- The request
Copy the entries verbatim from their very first line through the line that contains "export const myFeature", including that line, and stop there.

-- start --

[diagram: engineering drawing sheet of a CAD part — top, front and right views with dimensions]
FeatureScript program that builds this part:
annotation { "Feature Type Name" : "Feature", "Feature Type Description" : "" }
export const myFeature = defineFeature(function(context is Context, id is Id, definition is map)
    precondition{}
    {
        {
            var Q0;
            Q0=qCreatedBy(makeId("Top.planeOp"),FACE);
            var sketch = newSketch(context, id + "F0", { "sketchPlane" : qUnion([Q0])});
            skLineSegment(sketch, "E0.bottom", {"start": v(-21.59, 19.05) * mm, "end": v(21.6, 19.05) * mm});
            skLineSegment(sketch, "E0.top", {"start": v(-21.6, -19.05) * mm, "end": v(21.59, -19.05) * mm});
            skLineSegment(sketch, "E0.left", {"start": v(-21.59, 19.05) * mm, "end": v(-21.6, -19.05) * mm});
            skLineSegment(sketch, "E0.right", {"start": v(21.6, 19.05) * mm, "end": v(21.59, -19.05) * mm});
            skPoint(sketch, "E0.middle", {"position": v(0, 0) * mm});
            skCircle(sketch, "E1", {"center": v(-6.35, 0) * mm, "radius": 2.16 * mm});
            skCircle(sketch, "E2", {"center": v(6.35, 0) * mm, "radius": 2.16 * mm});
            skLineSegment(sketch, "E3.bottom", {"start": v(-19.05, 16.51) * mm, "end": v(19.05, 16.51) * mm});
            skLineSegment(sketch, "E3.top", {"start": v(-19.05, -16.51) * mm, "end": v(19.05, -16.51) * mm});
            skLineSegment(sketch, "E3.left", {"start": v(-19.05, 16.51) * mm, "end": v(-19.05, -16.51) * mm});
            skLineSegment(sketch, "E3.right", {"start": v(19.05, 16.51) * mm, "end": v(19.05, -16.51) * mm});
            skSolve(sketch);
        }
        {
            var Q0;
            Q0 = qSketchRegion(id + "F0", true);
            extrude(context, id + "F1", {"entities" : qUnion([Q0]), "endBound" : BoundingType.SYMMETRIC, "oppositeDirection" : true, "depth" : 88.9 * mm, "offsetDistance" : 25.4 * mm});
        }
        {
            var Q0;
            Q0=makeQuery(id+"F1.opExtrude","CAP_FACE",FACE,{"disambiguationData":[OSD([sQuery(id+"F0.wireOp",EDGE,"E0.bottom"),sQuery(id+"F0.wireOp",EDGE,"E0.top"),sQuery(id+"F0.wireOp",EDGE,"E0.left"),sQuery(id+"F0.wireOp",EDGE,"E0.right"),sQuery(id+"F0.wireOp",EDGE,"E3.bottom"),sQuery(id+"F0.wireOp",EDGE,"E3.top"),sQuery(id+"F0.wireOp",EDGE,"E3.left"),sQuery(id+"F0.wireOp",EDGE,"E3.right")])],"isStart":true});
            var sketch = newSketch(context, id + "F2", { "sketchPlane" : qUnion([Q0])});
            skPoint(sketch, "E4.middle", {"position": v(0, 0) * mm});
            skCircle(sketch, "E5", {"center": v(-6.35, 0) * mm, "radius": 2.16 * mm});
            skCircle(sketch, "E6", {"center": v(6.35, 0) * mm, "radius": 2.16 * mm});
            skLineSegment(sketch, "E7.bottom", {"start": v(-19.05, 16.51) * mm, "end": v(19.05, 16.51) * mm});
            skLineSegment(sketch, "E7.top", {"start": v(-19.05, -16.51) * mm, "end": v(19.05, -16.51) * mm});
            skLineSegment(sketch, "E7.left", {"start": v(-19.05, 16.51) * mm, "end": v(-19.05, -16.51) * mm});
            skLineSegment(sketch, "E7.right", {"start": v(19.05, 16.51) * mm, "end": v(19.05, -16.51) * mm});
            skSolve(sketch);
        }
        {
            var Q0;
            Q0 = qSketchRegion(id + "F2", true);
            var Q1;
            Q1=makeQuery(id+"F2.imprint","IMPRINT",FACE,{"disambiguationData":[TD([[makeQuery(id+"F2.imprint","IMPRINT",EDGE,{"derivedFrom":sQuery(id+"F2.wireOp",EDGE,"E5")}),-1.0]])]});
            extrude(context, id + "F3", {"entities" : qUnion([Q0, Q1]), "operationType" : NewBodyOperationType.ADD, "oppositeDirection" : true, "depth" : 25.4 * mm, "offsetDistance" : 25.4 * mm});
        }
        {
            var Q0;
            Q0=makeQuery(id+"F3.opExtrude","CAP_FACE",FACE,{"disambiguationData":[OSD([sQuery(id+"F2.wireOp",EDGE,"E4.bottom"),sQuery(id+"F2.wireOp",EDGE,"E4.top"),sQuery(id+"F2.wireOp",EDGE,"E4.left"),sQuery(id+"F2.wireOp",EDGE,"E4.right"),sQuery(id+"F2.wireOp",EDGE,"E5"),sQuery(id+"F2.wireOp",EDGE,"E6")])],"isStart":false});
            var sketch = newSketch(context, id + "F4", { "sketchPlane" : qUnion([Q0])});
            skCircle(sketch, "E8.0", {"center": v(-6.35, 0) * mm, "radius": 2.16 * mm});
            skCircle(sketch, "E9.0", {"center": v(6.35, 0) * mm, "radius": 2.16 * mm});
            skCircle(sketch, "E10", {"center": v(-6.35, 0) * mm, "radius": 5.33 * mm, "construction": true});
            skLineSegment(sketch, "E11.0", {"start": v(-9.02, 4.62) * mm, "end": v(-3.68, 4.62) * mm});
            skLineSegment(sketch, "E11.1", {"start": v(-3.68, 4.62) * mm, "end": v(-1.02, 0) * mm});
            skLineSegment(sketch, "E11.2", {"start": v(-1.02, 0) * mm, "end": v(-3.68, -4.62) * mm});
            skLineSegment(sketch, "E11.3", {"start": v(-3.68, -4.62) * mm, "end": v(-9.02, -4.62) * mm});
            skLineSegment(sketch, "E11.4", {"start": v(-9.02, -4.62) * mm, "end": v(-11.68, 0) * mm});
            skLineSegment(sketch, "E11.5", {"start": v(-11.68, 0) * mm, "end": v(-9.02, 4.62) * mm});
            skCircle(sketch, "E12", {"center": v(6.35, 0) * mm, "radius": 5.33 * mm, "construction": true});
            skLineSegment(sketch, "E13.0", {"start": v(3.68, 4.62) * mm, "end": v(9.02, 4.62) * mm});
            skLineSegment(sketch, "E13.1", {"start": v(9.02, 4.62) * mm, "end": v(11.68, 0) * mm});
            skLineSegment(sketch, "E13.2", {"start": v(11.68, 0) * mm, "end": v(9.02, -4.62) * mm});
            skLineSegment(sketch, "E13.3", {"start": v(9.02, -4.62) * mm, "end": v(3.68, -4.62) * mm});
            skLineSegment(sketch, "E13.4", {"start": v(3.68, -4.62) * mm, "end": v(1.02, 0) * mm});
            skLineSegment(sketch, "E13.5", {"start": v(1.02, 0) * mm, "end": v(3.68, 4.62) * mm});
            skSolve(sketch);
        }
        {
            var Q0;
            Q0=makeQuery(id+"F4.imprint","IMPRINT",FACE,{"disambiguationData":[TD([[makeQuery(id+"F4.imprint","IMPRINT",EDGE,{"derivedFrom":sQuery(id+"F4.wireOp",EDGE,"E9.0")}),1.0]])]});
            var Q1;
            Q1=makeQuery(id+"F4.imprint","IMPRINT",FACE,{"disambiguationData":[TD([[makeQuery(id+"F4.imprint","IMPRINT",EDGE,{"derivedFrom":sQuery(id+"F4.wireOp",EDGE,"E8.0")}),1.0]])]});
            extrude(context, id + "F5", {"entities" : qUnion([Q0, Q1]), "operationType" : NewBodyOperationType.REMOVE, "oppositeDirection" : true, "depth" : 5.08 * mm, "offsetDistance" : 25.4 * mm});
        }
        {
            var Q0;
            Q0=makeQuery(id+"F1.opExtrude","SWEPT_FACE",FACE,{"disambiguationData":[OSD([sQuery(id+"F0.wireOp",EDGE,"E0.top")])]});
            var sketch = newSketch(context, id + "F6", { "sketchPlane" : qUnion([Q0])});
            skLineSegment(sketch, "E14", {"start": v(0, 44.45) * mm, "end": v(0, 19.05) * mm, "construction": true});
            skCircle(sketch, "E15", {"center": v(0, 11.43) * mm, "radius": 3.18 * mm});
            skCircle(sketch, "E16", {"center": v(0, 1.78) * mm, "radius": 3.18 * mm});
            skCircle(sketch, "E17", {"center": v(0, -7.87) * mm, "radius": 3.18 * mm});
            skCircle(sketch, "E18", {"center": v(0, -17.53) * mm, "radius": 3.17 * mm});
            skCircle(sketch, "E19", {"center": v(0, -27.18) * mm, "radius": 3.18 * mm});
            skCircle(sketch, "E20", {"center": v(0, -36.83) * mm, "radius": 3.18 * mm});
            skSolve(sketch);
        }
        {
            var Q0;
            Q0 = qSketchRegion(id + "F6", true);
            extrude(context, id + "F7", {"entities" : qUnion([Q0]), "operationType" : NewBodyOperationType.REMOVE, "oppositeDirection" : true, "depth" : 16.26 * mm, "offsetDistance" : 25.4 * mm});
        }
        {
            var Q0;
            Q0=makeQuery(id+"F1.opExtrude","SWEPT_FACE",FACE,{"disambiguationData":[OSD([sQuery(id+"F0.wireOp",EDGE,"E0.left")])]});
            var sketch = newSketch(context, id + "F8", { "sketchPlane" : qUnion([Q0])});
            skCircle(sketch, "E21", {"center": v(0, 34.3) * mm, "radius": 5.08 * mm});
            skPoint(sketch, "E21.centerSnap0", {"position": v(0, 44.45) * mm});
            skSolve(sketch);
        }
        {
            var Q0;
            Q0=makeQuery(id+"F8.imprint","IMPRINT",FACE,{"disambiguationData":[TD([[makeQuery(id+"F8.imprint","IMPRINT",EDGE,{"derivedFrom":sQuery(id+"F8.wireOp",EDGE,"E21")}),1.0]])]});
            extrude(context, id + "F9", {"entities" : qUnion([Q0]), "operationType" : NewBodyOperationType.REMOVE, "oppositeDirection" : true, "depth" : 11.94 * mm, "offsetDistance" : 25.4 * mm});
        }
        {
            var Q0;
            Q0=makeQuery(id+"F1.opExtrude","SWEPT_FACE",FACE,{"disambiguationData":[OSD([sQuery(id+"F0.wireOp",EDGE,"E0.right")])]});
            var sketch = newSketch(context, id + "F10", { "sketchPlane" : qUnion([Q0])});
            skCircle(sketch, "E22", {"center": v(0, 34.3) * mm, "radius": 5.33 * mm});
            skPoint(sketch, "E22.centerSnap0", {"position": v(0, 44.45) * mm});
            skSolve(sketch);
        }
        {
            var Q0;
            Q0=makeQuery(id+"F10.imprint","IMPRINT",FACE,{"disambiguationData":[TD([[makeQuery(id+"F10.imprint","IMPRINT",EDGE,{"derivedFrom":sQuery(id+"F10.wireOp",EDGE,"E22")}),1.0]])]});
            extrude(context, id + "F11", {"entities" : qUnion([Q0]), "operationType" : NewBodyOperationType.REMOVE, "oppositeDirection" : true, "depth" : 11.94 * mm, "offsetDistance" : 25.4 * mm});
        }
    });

-- end --

- Expected answer
[diagram: engineering drawing sheet of a CAD part — top, front and right views with dimensions]
FeatureScript program that builds this part:
annotation { "Feature Type Name" : "Feature", "Feature Type Description" : "" }
export const myFeature = defineFeature(function(context is Context, id is Id, definition is map)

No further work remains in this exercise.